Initial costs (in some cases one-time costs), associated with a new physician’s start-up may include items such as additional new equipment and furnishings, updated letterhead, brochures and related marketing collateral, salaries and benefits for additional staff, additional office space, and communications and information systems.

As a rule of thumb, in a specialty like ophthalmology, practice group overhead ranges between 40% and 60% of revenues. So, assuming an average of 50% overhead, collections for a new physician must equal twice the expenses related to the new physician in order to reach break-even.

Understanding the financial condition of the group will greatly assist you in estimating the costs associated with you, as a new physician, joining the practice ? and the likely impact on you as you face your first professional position in which you are no longer guaranteed a base salary.
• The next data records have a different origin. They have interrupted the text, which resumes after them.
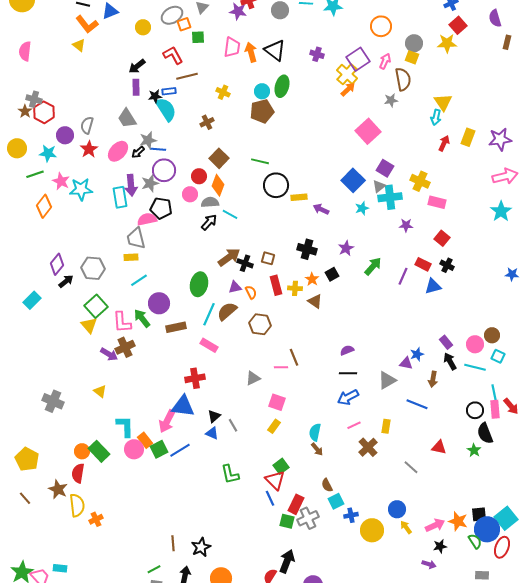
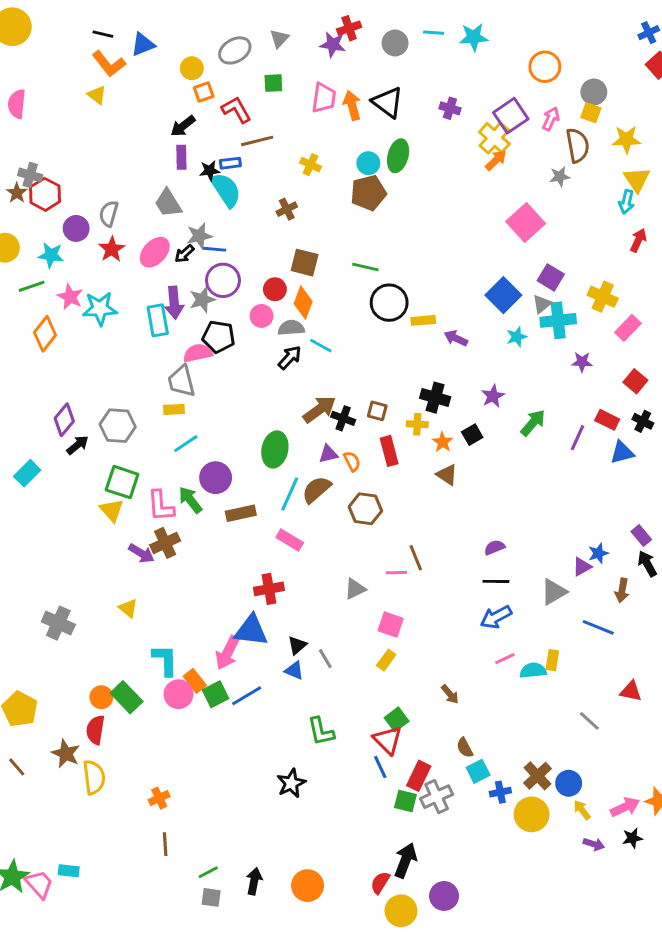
orange square: (184, 24) -> (204, 92), moved
yellow star: (447, 43) -> (626, 139), moved
brown square: (219, 158) -> (305, 263), turned -30
pink rectangle: (437, 202) -> (628, 328), turned -60
yellow cross: (295, 288) -> (417, 424), moved
green square: (96, 306) -> (122, 482), turned -30
purple triangle: (406, 363) -> (582, 567), turned -40
cyan semicircle: (315, 432) -> (533, 670), moved, turned 72
brown cross: (368, 447) -> (537, 776), moved
orange cross: (96, 519) -> (159, 798), moved
brown line: (173, 543) -> (165, 844), moved
black star: (201, 547) -> (291, 783), moved
purple arrow: (429, 564) -> (594, 844), moved

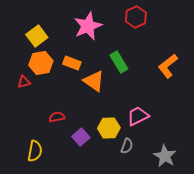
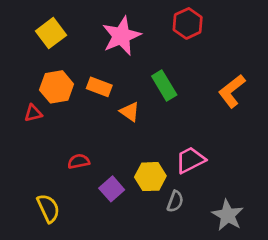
yellow square: (37, 36) -> (51, 33), moved
orange triangle: (94, 81) -> (130, 112), size x0.7
yellow semicircle: (35, 151) -> (48, 208), turned -35

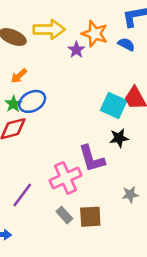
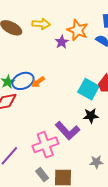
yellow arrow: (49, 29) -> (41, 24), size x0.7
orange arrow: (19, 76) -> (38, 82), moved
purple L-shape: (92, 159) -> (67, 131), turned -30

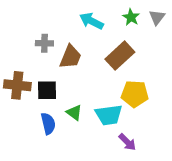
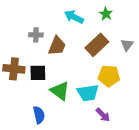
gray triangle: (157, 17) -> (127, 45), moved
green triangle: (74, 112) -> (60, 91), size x1.5
blue semicircle: (48, 124) -> (39, 115), moved

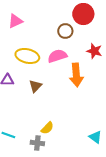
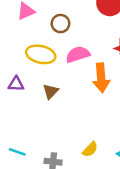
brown circle: (65, 31) -> (60, 24), moved
yellow semicircle: (47, 128) -> (90, 149), moved

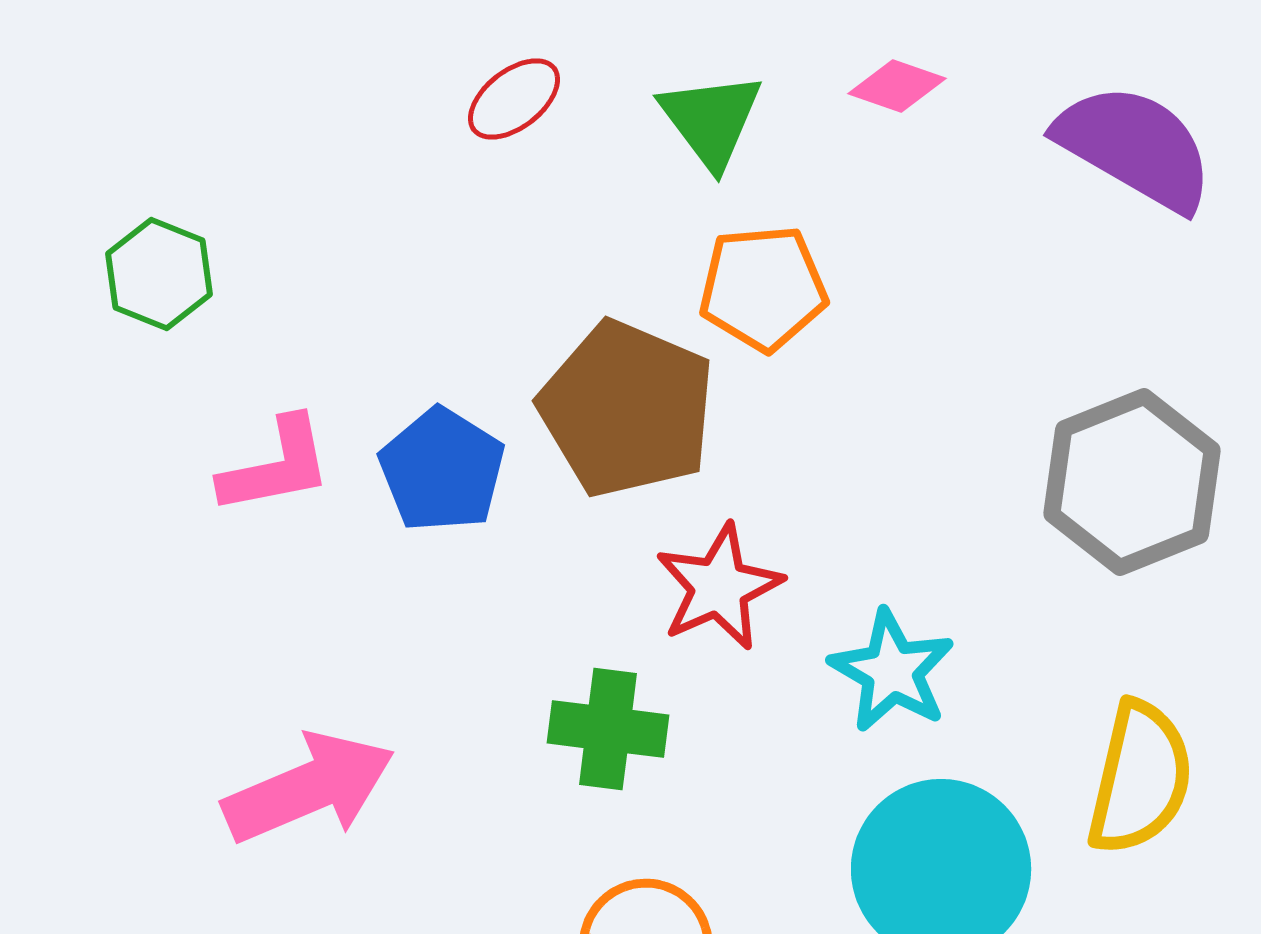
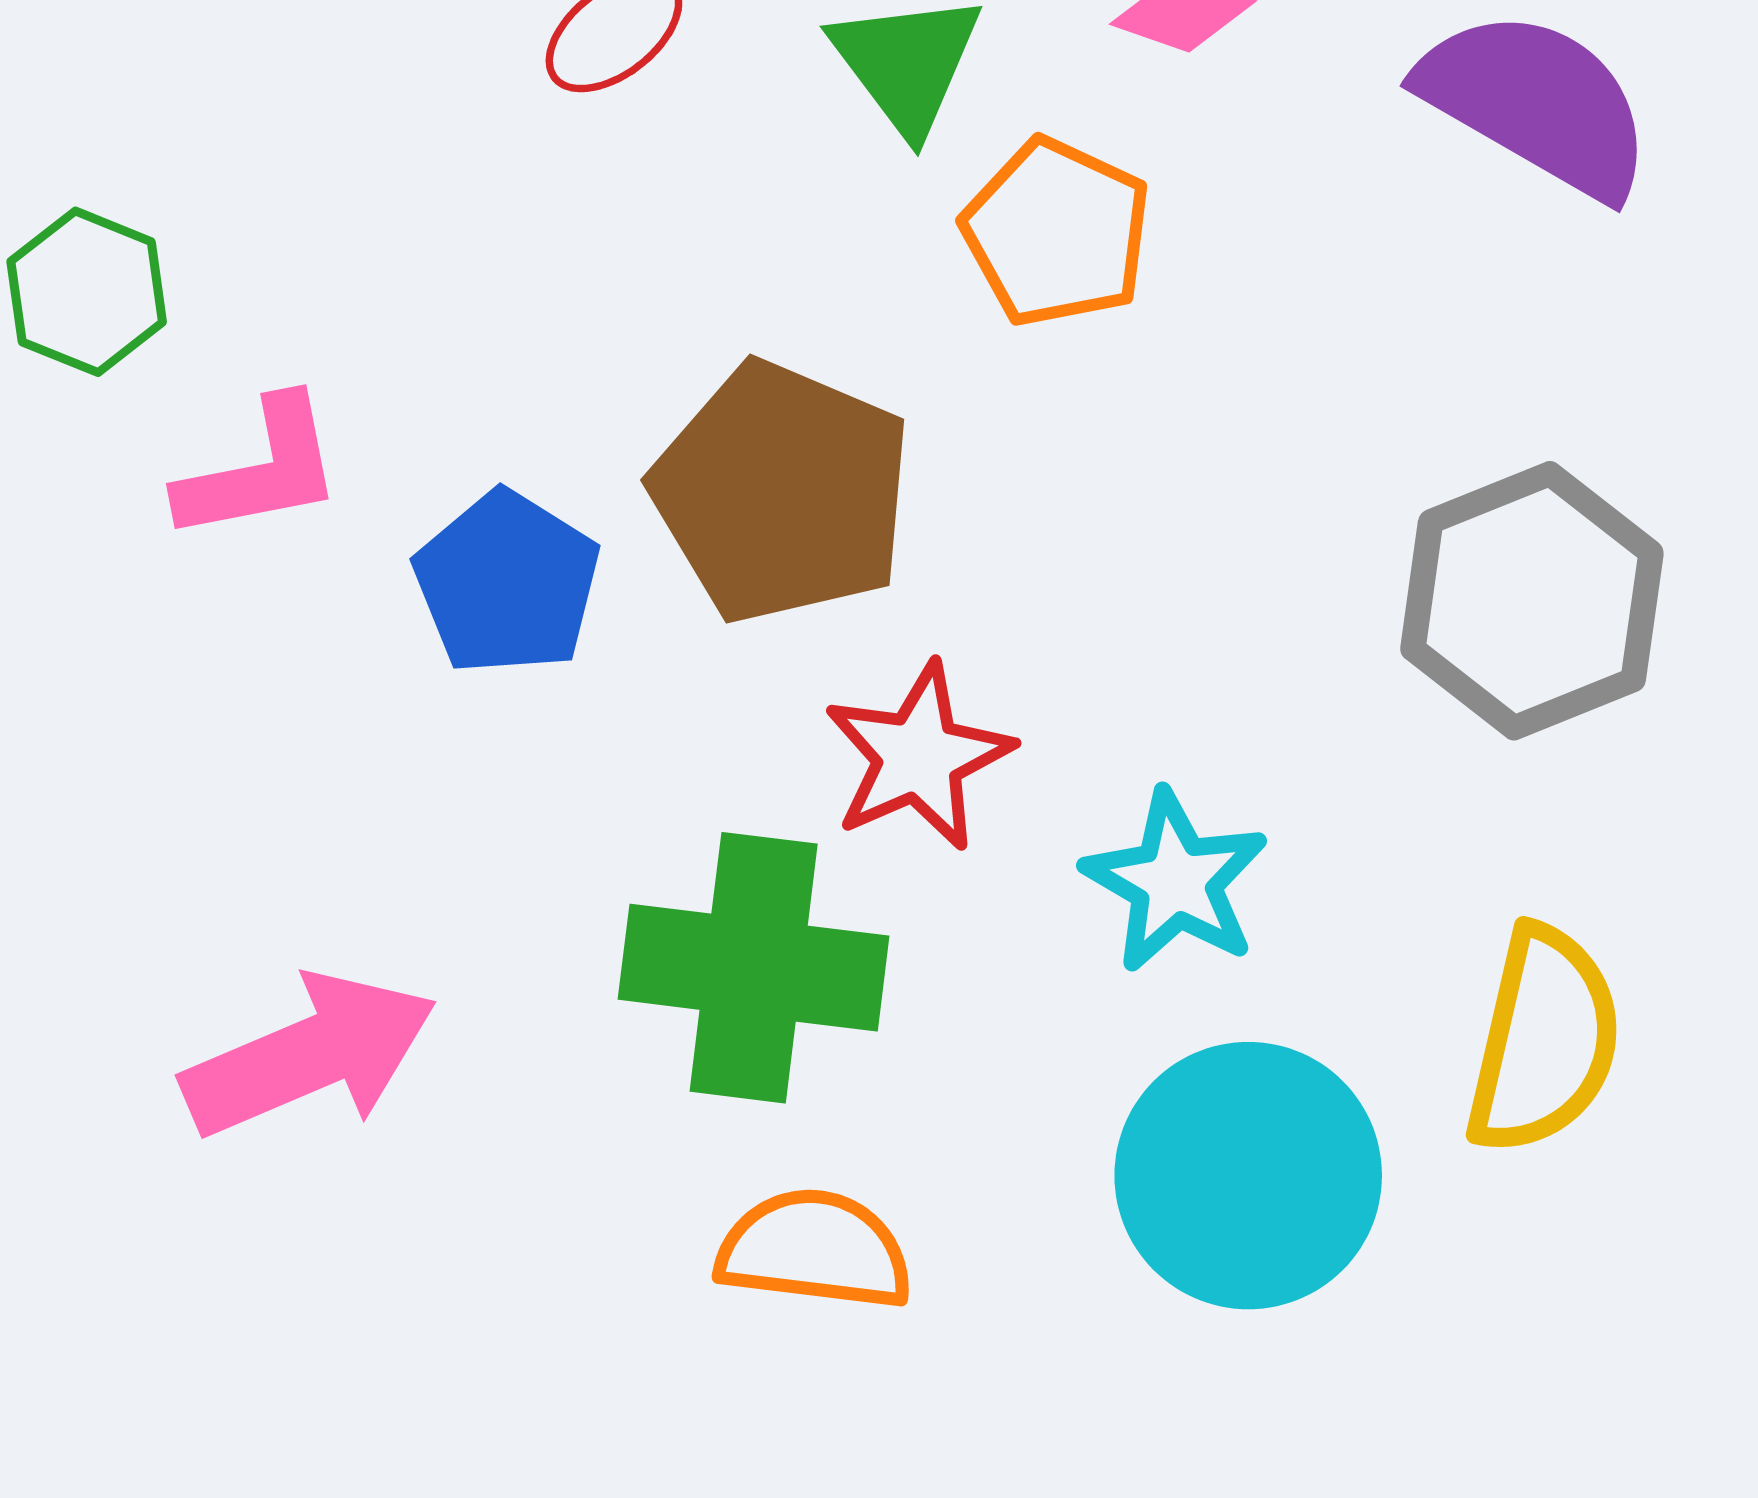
orange pentagon: (763, 288) -> (1057, 232), moved, turned 30
pink L-shape: (276, 466) -> (260, 470), moved
green cross: (608, 729) -> (754, 968), size x1.5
So it’s important to look carefully at the existing partners in the practice to determine the length of time it took each of them to reach break-even and then profitability. This period is often referred to as the “ramp-up” time and clearly the shorter your ramp-up time, the sooner you will generate a profit for the group.

Confidentiality

If a medical practice has extended you an employment agreement or partnership offer, but is reluctant to share the types of financial information discussed here, you should offer to sign a confidentiality agreement, agreeing not share or disclose the information with any other parties beyond your financial advisor. The practice should understand that there is no other way for you to make an informed decision and recognize that it is protected by the confidentiality agreement.

If, for some reason, the group remains unwilling to share its financial data with you, it could be a red flag indicating there could be information the practice would rather not reveal, or that there is a general predisposition towards a lack of sharing openly and honestly among the partners.

Open, honest communication is critical to the success of any group practice and the earlier this is established, the better for all.